FC Barcelona nie może już sobie pozwolić na takie szaleństwo transferowe jak latem, dlatego jej działacze rozglądają się za piłkarzami, którzy zimą osiągną status wolnego agenta. Jak informuje „The Athletic” w kręgu jej zainteresowań znalazł się wenezuelski napastnik Josef Martinez, który mimo umowy ważnej do końca 2023 r., mógłby już w styczniu dołączyć za darmo do wicemistrzów Hiszpanii.
FC Barcelona mogłaby sporo oszczędzić. Martinez zastąpiłby Depaya
Martinez w klubie mógłby zastąpić Memphisa Depaya, którego kontrakt obowiązuje do końca czerwca przyszłego roku. Dla FC Barcelony zimowe okienko transferowe będzie więc ostatnią okazję, by na nim zarobić. Chętnych na Holendra nie brakuje, a on sam nie jest zbyt zadowolony ze swojej pozycji w drużynie.
Pozbycie się Depaya miałoby jeszcze jedną zaletę. Znacznie odciążyłoby budżet przeznaczony na wynagrodzenia. 28-latek cieszy się jednym z najwyższych kontraktów w zespole. Zarabia około 5 mln euro za sezon. Martineza zadowoliłaby dużo niższa pensja – sięgnęłaby maksymalnie 3 mln euro.
Potencjalny zastępca Lewandowskiego to były król strzelców MLS
Josef Martinez zakończył właśnie swój szósty sezon w barwach Atlanty United. W przeszłości był nawet królem strzelców ligi MLS. W 2018 roku strzelił w niej 31 bramek. W tym roku 29-latek zagrał w 26 meczach, w których do siatki rywali trafiał dziewięciokrotnie. Jego drużyna nie zakwalifikowała się do play-offów po tym, jak zajęła 11. pozycję w tabeli konferencji wschodniej.
Więcej treści sportowych znajdziesz też na Gazeta.pl.

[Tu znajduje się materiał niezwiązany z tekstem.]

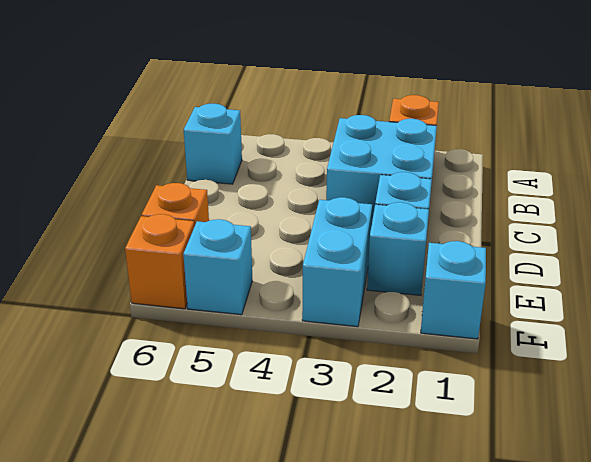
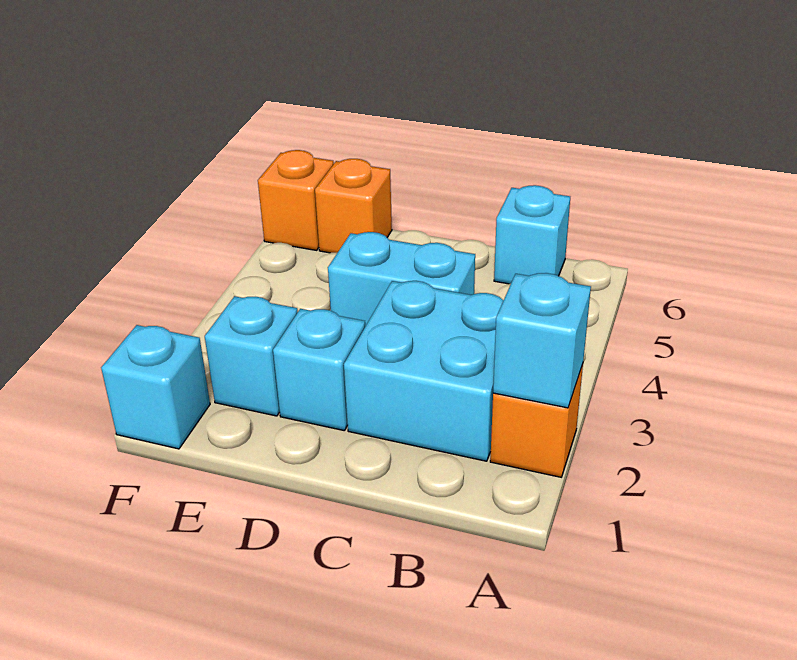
cyan brick E3:F3 level 1 -> cyan brick C4:D4 level 1
cyan brick F5 level 1 -> cyan brick A2 level 2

Wenezuelczyk ma też doświadczenie z gry w Europie. Zanim trafił do Atlanty, przez trzy sezony bronił barw włoskiego Torino. W Serie A nie imponował jednak skutecznością. Wcześniej zaś był piłkarzem szwajcarskich drużyn – Young Boys Berno i FC Thun. W FC Barcelonie nie mógłby liczyć na nic więcej, jak bycie jedynie zmiennikiem Roberta Lewandowskiego.